:: Aim of the task ::
In the account of Charles Barry and the rebuilding of the Palace of Westminster, how many competitors entered the competition to design the new Palace?

:: Text under study ::
□ □ □ □ □
When the old Palace of Westminster was in conflagration in October 1834, the blaze could be seen for miles. Travellers on the Brighton coach saw it before them as they rolled towards London. One of those travellers was Charles Barry, thirty-nine years old, a rising and ambitious architect. He had at that time only one complete building in London to his name: the Travellers' Club in Pall Mall, built in 1829.

On arrival he jumped from the coach and stayed all night, watching with the crowds the terrible destruction. To him, it seemed an immense opportunity: the man who rebuilt the Palace of Westminster would win immortal fame.

Ninety-seven competitors entered the competition to design the new Palace. of the eventual short-list of five, Barry emerged the winner. But he did not have an easy time of it: throughout his career he was ridiculed and abused. The Palace of Westminster was indeed the great opportunity he had hoped: but it also ate up his life and destroyed his peace of mind.

Barry was dead by 1860: his great collaborator, Augustus Pugin, who had worn himself out in the hectic, non-stop production of drawings for the building, had died eight years earlier. Their sons waged a war in print as to which of the men was the real creator of the Houses of Parliament. But Pugin himself is known to have said to a friend: 'I could not have made that plan. It was Barry's own. He was good at such work.'


Barry was full of judgement, patient, never doing one day what might be safely delayed to the next, his mind sifting every thought, method and form; and his decision was the logical result.
□ □ □ □ □
:: Dataset ::

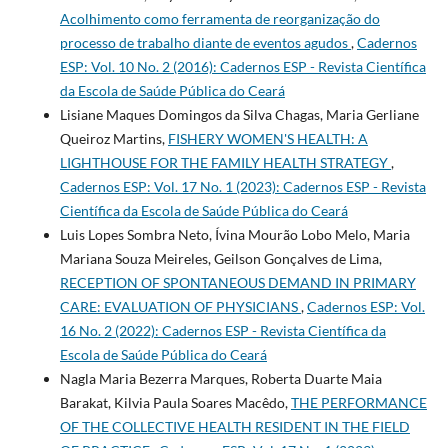
Acolhimento como ferramenta de reorganização do
processo de trabalho diante de eventos agudos
,
Cadernos
ESP: Vol. 10 No. 2 (2016): Cadernos ESP - Revista Cientí­fica
da Escola de Saúde Pública do Ceará
Lisiane Maques Domingos da Silva Chagas, Maria Gerliane
Queiroz Martins,
FISHERY WOMEN'S HEALTH: A
LIGHTHOUSE FOR THE FAMILY HEALTH STRATEGY
,
Cadernos ESP: Vol. 17 No. 1 (2023): Cadernos ESP - Revista
Cientí­fica da Escola de Saúde Pública do Ceará
Luis Lopes Sombra Neto, Ívina Mourão Lobo Melo, Maria
Mariana Souza Meireles, Geilson Gonçalves de Lima,
RECEPTION OF SPONTANEOUS DEMAND IN PRIMARY
CARE: EVALUATION OF PHYSICIANS
,
Cadernos ESP: Vol.
16 No. 2 (2022): Cadernos ESP - Revista Cientí­fica da
Escola de Saúde Pública do Ceará
Nagla Maria Bezerra Marques, Roberta Duarte Maia
Barakat, Kilvia Paula Soares Macêdo,
THE PERFORMANCE
OF THE COLLECTIVE HEALTH RESIDENT IN THE FIELD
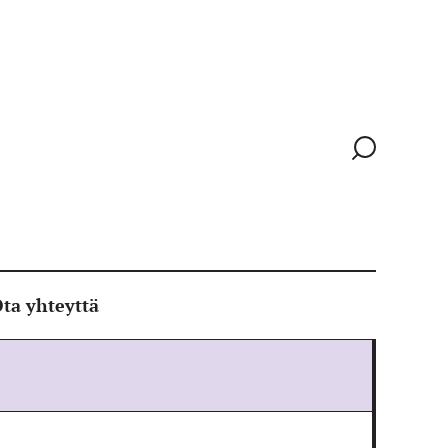
Siirry
hakusivull
ta yhteyttä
□ □ □ □ □
:: Output below ::
Ninety-seven.